STURBRIDGE (CBS) -- He tapped the nozzle as if to squeeze out every last drop.

Then Francis Dauphinais looked at the sign on the pump offering a 10 cent per gallon discount for cash after he'd paid with a credit card. "Oh I don't appreciate that at all," he said.

Dauphinais is complaining about two-tiered pricing Village Mobil in Sturbridge and a growing number of other gas stations use to offset credit card processing fees.

"They also pass it on, indirectly, to everyone else," asserted Dauphinais.

That's not how the service station dealers put it, however. The owner of Village Mobil said she offers a 10 cent per gallon discount for cash sales.

WBZ-TV's Ron Sanders reports.

She explains that banks charge 2 ½ percent to 3 percent per gallon to process credit card transactions while the average dealer makes a flat-rate profit of 12 to 15 cents per gallon.

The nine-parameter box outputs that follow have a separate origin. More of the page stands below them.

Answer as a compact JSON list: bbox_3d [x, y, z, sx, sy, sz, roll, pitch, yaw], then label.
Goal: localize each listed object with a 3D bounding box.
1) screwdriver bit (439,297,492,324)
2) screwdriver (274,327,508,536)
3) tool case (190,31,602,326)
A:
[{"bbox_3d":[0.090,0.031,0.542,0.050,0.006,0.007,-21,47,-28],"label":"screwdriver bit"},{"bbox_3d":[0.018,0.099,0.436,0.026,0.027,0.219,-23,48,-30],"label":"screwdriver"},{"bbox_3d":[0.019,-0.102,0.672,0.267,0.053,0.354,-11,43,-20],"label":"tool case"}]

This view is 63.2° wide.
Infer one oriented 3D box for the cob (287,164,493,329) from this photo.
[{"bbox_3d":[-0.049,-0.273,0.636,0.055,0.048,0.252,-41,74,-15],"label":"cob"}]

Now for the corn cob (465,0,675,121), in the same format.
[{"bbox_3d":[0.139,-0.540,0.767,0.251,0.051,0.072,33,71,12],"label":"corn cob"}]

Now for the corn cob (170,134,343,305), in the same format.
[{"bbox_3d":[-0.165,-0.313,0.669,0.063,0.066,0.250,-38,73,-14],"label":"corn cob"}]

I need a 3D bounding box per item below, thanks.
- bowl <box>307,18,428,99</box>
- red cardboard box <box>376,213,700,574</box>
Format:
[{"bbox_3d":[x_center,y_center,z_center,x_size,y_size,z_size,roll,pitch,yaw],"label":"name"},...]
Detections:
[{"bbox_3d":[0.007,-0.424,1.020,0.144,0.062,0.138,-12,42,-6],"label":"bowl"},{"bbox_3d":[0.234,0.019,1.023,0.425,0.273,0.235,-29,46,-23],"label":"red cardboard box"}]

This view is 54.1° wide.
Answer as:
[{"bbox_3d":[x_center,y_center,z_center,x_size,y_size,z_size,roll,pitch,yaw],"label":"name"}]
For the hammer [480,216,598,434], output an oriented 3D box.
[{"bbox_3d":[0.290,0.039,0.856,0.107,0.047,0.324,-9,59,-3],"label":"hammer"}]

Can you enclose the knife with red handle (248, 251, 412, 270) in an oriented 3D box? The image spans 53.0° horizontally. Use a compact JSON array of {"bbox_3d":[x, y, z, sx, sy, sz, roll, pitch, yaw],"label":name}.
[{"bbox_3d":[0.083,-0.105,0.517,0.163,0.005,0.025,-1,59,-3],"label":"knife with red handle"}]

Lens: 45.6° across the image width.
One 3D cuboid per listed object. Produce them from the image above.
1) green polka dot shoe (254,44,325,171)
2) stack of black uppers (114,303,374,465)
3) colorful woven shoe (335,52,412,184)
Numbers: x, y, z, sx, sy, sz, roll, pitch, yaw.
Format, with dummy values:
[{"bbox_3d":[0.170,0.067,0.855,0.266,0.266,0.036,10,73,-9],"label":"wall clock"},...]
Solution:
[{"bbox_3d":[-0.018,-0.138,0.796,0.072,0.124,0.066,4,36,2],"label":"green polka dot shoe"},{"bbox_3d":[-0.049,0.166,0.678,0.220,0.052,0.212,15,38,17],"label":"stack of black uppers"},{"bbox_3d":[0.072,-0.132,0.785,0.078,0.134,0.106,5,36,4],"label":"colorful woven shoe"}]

So the more gas goes up, the more money she loses on credit card sales.

"In the 2008, when gas was $4 a gallon, I paid $85,000 dollars worth of credit card fees. Then I instituted the cash/credit pricing in 2009 and I only had to pay the credit card companies 60 grand," said Tania Laliberte, adding that means her customers saved $25,000 dollars last year.

Dorothy Herlihy of Webster preferred to pay cash. "I try to save my pennies wherever I can," she said.

Jon Bisceglia of Shrewsbury looks at the discount for cash more as a premium for credit cards. "I think it should be the same because we all carry credit cards nowadays. We all do everything with debit cards, credit cards. Very rarely do I have cash in my pocket," said Bisceglia.

Tania Laliberte, whose family has been in the gas station business 40 years, said her preference would be to sell gas at one, single, lower price for everyone which would allow her customers to save money and her to make money. But she thinks more stations will be moving to two-tier pricing as gas prices rise.

In case you're wondering if a debit card transaction counts as cash, it does not.

Matt LeLacheur, executive director of the New England Service Station and Auto Repair Association said dealers that have two-tiered pricing treat debit cards the same as credit cards.